** Records shown **
+ + +

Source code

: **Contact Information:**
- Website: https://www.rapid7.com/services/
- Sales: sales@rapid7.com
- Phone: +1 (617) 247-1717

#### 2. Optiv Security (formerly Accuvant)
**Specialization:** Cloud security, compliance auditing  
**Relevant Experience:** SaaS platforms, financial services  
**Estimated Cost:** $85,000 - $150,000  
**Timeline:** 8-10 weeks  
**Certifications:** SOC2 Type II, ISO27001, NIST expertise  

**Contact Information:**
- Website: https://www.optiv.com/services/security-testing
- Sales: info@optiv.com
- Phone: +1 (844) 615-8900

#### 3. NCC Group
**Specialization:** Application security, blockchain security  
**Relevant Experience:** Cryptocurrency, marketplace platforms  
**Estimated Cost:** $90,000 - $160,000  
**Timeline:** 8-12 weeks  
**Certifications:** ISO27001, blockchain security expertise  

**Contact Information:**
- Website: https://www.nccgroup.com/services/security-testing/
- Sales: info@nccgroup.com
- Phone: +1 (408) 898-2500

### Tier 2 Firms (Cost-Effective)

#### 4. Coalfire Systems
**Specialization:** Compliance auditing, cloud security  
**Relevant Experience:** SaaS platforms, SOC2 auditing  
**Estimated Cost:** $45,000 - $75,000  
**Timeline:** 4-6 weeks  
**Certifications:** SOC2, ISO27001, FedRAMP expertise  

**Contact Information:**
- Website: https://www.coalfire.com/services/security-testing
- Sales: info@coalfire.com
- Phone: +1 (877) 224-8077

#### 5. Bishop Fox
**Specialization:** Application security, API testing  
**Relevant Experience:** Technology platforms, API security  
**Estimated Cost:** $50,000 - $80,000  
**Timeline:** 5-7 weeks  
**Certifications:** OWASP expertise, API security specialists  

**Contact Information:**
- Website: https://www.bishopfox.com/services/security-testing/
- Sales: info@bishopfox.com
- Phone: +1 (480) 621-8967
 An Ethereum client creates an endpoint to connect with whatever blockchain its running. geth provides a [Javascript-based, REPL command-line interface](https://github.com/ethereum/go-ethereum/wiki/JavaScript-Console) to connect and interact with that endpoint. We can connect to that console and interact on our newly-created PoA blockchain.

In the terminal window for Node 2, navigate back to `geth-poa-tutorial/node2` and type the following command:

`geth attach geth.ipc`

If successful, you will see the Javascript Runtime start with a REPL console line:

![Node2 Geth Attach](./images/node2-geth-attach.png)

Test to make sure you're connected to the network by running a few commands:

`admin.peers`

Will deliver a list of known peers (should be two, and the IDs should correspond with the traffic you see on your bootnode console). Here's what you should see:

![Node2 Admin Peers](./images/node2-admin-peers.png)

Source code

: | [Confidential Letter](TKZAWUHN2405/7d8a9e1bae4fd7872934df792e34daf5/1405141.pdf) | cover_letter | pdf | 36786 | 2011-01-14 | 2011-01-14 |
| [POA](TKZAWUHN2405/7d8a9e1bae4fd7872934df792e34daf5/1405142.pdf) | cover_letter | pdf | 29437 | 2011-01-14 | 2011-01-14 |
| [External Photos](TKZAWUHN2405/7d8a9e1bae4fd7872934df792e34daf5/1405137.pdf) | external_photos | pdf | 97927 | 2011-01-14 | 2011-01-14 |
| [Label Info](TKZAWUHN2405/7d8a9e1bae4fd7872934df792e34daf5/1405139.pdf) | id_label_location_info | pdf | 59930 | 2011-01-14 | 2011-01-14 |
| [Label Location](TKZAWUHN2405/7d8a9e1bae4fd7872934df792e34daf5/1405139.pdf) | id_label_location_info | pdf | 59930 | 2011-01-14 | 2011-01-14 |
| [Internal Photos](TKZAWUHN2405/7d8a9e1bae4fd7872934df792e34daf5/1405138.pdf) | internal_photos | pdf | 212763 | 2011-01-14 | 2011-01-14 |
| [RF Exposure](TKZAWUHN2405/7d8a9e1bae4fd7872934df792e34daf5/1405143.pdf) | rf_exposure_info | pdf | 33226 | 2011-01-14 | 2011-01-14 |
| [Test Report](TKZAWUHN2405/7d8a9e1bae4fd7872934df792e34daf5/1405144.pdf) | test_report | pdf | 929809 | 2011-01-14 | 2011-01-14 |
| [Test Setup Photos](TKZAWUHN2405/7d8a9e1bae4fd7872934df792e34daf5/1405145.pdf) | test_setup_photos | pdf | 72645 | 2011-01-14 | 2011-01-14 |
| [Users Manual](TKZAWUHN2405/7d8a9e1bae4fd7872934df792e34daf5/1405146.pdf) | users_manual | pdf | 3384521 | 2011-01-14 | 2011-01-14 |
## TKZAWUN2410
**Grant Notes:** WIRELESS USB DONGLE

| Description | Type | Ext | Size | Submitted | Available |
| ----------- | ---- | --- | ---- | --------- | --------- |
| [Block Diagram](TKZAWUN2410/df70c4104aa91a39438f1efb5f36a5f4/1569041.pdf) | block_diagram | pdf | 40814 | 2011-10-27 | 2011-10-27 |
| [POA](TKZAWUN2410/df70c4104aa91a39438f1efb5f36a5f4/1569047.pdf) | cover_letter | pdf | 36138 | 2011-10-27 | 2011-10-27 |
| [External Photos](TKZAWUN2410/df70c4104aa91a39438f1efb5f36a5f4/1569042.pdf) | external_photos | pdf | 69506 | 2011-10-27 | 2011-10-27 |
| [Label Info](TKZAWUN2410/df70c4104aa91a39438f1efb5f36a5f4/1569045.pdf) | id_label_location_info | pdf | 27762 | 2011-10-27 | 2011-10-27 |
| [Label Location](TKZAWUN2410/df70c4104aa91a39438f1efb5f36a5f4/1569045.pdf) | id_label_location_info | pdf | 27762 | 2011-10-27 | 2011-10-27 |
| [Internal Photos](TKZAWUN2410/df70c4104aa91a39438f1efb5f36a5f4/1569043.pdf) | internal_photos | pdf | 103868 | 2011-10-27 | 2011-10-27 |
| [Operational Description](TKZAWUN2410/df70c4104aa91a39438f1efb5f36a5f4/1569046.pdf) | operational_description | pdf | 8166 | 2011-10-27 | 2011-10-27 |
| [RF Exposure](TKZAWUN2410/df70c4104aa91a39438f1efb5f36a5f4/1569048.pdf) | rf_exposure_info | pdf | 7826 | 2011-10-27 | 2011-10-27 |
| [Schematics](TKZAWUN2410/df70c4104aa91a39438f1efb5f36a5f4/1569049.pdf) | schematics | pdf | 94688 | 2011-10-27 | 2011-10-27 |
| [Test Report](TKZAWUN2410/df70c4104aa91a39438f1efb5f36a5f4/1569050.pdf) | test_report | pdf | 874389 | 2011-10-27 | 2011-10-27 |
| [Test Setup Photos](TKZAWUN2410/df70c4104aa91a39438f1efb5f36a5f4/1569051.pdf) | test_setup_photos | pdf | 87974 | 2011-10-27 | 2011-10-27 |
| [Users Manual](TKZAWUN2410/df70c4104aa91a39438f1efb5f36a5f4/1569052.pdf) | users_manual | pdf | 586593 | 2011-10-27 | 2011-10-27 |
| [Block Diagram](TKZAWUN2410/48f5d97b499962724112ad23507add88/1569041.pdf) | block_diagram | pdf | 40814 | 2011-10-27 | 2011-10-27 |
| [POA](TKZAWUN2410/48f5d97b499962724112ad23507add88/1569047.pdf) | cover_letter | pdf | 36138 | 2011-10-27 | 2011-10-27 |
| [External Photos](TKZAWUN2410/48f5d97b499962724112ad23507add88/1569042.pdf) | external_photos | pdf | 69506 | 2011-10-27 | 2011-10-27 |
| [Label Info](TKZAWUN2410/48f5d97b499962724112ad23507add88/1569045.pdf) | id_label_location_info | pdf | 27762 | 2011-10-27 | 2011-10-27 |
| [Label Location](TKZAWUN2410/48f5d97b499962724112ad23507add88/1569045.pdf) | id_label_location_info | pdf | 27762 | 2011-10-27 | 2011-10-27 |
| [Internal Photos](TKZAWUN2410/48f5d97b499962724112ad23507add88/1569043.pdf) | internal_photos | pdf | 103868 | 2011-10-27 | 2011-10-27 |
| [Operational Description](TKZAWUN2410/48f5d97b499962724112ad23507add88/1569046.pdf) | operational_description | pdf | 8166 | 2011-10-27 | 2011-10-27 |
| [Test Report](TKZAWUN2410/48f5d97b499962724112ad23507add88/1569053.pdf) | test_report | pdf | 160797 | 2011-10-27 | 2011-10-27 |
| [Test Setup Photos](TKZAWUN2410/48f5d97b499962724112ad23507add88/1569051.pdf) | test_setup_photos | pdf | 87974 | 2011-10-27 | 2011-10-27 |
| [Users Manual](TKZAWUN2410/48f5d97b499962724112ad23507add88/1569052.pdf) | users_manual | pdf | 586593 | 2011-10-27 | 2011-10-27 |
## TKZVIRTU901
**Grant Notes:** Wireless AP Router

+ + +

** Instructions to follow **
In the listing, find every line with the word "Report" and return it.

** Result below **
| [Test Report](TKZAWUHN2405/7d8a9e1bae4fd7872934df792e34daf5/1405144.pdf) | test_report | pdf | 929809 | 2011-01-14 | 2011-01-14 |
| [Test Report](TKZAWUN2410/df70c4104aa91a39438f1efb5f36a5f4/1569050.pdf) | test_report | pdf | 874389 | 2011-10-27 | 2011-10-27 |
| [Test Report](TKZAWUN2410/48f5d97b499962724112ad23507add88/1569053.pdf) | test_report | pdf | 160797 | 2011-10-27 | 2011-10-27 |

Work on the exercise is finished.